# Windows XP Home Edition und Windows 2000 Netzwerk Problem



## Flap (14. November 2004)

Huhu,

Ich hab ein kleines Problem und zwar hab 6 Rechner zu Hause auf 5 Rechnern ist Windows 2000 drauf und auf einen ist Windows XP Home Edition drauf.
Alle PC’s sind in der gleichen Arbeitsgruppe drinnen! Bloß der PC mit Win XP wird nicht angezeigt in der Gruppe, obwohl der Pc genau in der gleichen Gruppe ist 
Auch wenn ich mir die Arbeitsgruppe vom PC Win Xp angucke zeigt er sich auch nicht selbst an!

Also von Win XP kann ich über  Netzwerkumgebung /Arbeitsgruppencomputer anzeigen auf alle Rechner zugreifen und sehe auch alle, außer den WIN XP selbst

Bei Win 2000 ist das genau das gleiche und ich finde den WIN XP Rechner nur über Computer suchen.

Meine frage ist , wie schaff ich das ,dass der WIN XP Rechner in den Arbeitsgruppen angezeigt wird ?

Ich bitte um Hilfe ….


----------



## NatureBoy (15. November 2004)

Dein Problrm könnte die Windows eigene Firewall sein.

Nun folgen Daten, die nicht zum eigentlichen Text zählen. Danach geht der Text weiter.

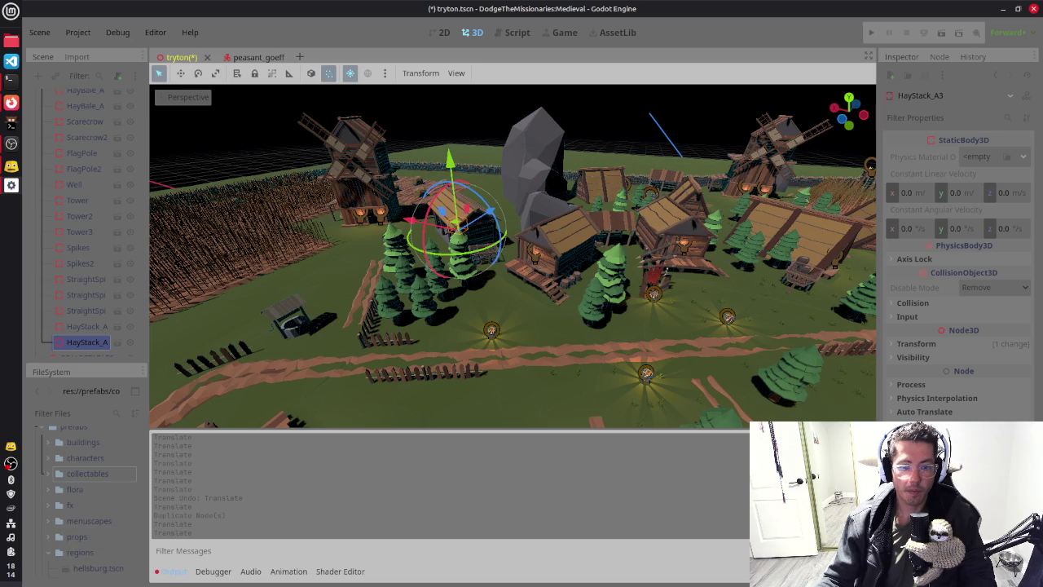
pyautogui.click(51, 538)
pyautogui.click(48, 540)
pyautogui.scroll(-2, 61, 521)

Unter Systemsteueung -> Verbindungunen -> Netzwerkverbindung 
mit rechtsklick draufklicken und dann auf Eigentschaften.

Im Eigenschaften Dialogfeld ins Register "erweiter" und dort das Häcken für die Windows Firewall entfernen.


----------



## Flap (15. November 2004)

nein das ist es leider nicht :-( 
Hatte ich auch schon getestet :-(
Ich sehe gerade es gibt auch einen Netzwerkbereich , hätte ich es mal darein gepostet :-(

*sorry*


----------



## Lord_Asriel (15. November 2004)

Kannst du denn auf den XP-Rechner zugreifen? 
Öffne mal die Eingabeaufforderung und gib an einem 2000-Rechner folgendes ein: ping "ip vom XP-Rechner"
die " natürlich weg lassen. 
Bsp.:
ping 192.168.0.3

Danach sollte eine Zeile erscheinen, in der folgendes steht: ... gesendet 4; verloren 0; empfangen 4 (o% Verlust)

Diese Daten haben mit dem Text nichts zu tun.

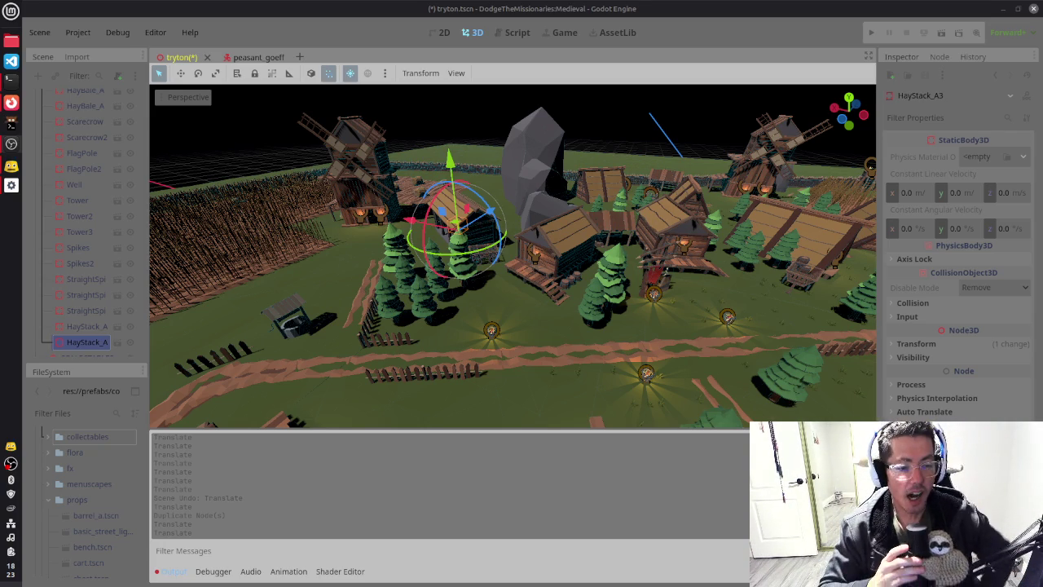
# Step: Zoom the 3D view in close on the open-sided hut
pyautogui.moveTo(518, 278)
pyautogui.mouseDown()
pyautogui.moveTo(488, 269)
pyautogui.moveTo(518, 279)
pyautogui.mouseUp()
pyautogui.scroll(10, 519, 278)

Sag erstmal was bei dir dabei rauskommt, denn daraus können wir erkennen, ob sich die PC  nur nicht anzeigen, oder auch nicht erkennen.


----------



## Flap (17. November 2004)

Ich habs gemacht und das kommt raus ! 
Ich hoffe mal es hilft uns ....

Microsoft(R) Windows DOS
(C)Copyright Microsoft Corp 1990-1999.

C:\>ping 192.168.0.45

Ping wird ausgeführt für 192.168.0.45 mit 32 Bytes Daten:

Antwort von 192.168.0.45: Bytes=32 Zeit=16ms TTL=128
Antwort von 192.168.0.45: Bytes=32 Zeit<10ms TTL=128
Antwort von 192.168.0.45: Bytes=32 Zeit<10ms TTL=128
Antwort von 192.168.0.45: Bytes=32 Zeit<10ms TTL=128

Ping-Statistik für 192.168.0.45:
    Pakete: Gesendet = 4, Empfangen = 4, Verloren = 0 (0% Verlust),
Ca. Zeitangaben in Millisek.:
    Minimum = 0ms, Maximum =  16ms, Mittelwert =  4ms

C:\>



Und die Firewall  ist aus !

bitte um hilfe -..

mfg flap


----------



## Sergo (17. November 2004)

Okay,.wenn du den Rechner pingen kannst, ist das schon mal was gutes! Versuch mal auf Ihne zu zugreifen ! Start - Ausführen - IP RECHNER ! wenn du dann auf den Rechner zugreifen kannst, hast du schon mal viel erreicht !


----------



## Flap (17. November 2004)

zugreifen und soo kann ich ja ...
bloß dieser wird in der netzwerkgruppe nicht angezeigt !


----------



## Ultraflip (17. November 2004)

Lass einfach nochmal den Netzwerkassistenten von WinXP laufen ... bei mir konnte ich auch drauf zugreifen, ohne das er in der Arbeitsgruppe angezeigt wurde ...


----------



## Flap (18. November 2004)

und das funzte ?

das netzwerk läuft über einen router


----------